İfadesinin akabinde dün gece tutuklanan kuşkulu Barım için hakimliğin kararında, şüphelinin üzerine atılı cürmün vasfı, fezleke içeriği, HTS kayıtları, sevk yazısında soruşturmanın geniş çaplı devam ettiği ve kanıtların toplanma evresinde olduğunun belirtilmesi dikkate alındığında Barım hakkında somut kanıtlara dayalı kuvvetli kabahat kuşkusunun bulunduğu belirtilmişti.
Şüpheli Barım’ın üzerine atılı kabahatin katalog kabahatlerden olması nedeniyle tutuklama sebebinin var kabul edilebileceği bildirilen kararda, Barım’a isnat edilen hata için kanunda öngörülen ceza ölçüsü ile kabahatin konusu ve yükü dikkate alındığında, isimli denetim kararlarının yetersiz kalacağı kanaatine varıldığı aktarılmıştı.
Kararda, kuşkulu Barım’ın İstanbul Cumhuriyet Başsavcılığının talebi doğrultusunda tutuklanmasına karar verildiği bildirilmişti.
Ayşe Barım hakkında, İstanbul Cumhuriyet Başsavcılığınca Taksim’deki Seyahat Parkı odaklı olaylara iştirak ettiğine ait yazılı ve görsel medyada çıkan tezler üzerine soruşturma başlatılmıştı.

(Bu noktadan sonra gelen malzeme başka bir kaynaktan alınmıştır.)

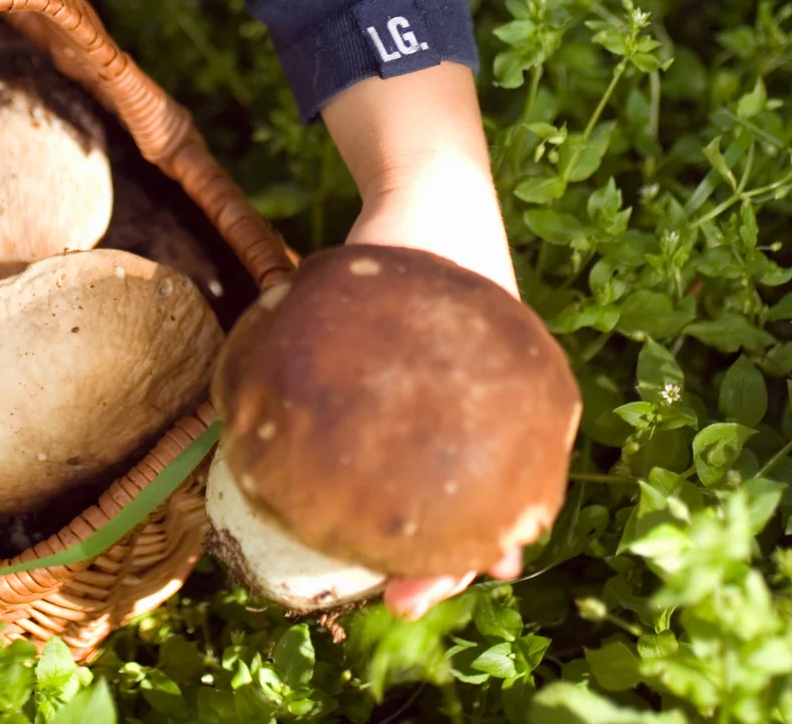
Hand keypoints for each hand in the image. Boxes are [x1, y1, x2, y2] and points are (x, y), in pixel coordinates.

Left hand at [322, 62, 524, 619]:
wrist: (430, 190)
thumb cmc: (426, 230)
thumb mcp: (406, 267)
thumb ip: (363, 308)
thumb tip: (273, 352)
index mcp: (518, 394)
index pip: (517, 489)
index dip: (485, 540)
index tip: (472, 573)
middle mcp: (495, 413)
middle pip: (480, 508)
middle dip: (445, 562)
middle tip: (401, 601)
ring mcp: (461, 414)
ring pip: (449, 496)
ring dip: (422, 544)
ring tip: (384, 587)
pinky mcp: (427, 408)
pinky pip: (416, 462)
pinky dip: (397, 499)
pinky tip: (355, 525)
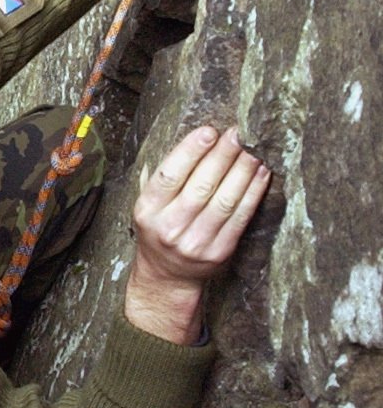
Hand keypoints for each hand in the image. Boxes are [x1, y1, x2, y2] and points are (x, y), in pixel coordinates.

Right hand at [125, 127, 270, 343]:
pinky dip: (254, 192)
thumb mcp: (148, 206)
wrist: (166, 276)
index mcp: (147, 211)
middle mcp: (169, 227)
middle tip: (238, 134)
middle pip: (202, 185)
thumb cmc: (158, 231)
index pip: (170, 175)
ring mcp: (195, 242)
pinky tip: (261, 174)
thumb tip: (199, 141)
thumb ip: (164, 178)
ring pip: (225, 199)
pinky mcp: (219, 251)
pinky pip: (240, 217)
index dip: (191, 150)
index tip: (209, 131)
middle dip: (223, 155)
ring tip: (253, 150)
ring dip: (243, 171)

Barım, Seyahat Parkı olaylarının planlayıcılarından olduğu gerekçesiyle “Türkiye Cumhuriyeti hükümetini ortadan kaldırmaya yahut vazifesini yapmasını engellemeye teşebbüs etmek” kabahatinden gözaltına alınmıştı.
Soruşturmada, firari sanık Mehmet Ali Alabora’nın bir diğer şahısla yaptığı görüşmeye ait tape içeriğinde, Seyahat Parkı odaklı olaylarda sanatkarlarla Seyahat Parkı’nda bildiri yayınlanması konusunda fikir alışverişinin yapıldığı ve hayata geçirildiği tespitine yer verilmişti.
Barım’ın, Seyahat Parkı davasının sanıklarından Osman Kavala, Çiğdem Utku Mater ve Alabora’yla olaylarla ilgili ağır bağlantısının olduğu, menajerliğini yaptığı sanatkarlara Seyahat Parkı olaylarının başlangıç tarihi olan 2013’te olaylara katılmaları için yönlendirmeler yaptığı, kendisinin de bu oyuncularla olaylara katıldığı belirtilmişti.
Soruşturma kapsamında oyuncular Halit Ergenç, Bergüzar Korel, Mehmet Günsür, Ceyda Düvenci, Nejat İşler, İstek Kocaoğlu ve Irmak Erdoğan’ın “tanık” sıfatıyla tabiri alınmıştı.
ID Danışmanlık Limited Şirketinin kurucusu ve ortağı olan, birçok ünlü oyuncunun menajerliğini de yapan Ayşe Barım, dalda monopolleşmeye neden olduğu tezleriyle da gündeme gelmiş, kendisine karşı çıkan oyuncuları piyasadan uzaklaştırdığı öne sürülmüştü.
Bu tezlere ait de İstanbul Cumhuriyet Başsavcılığınca ayrıyeten soruşturma yürütülüyor.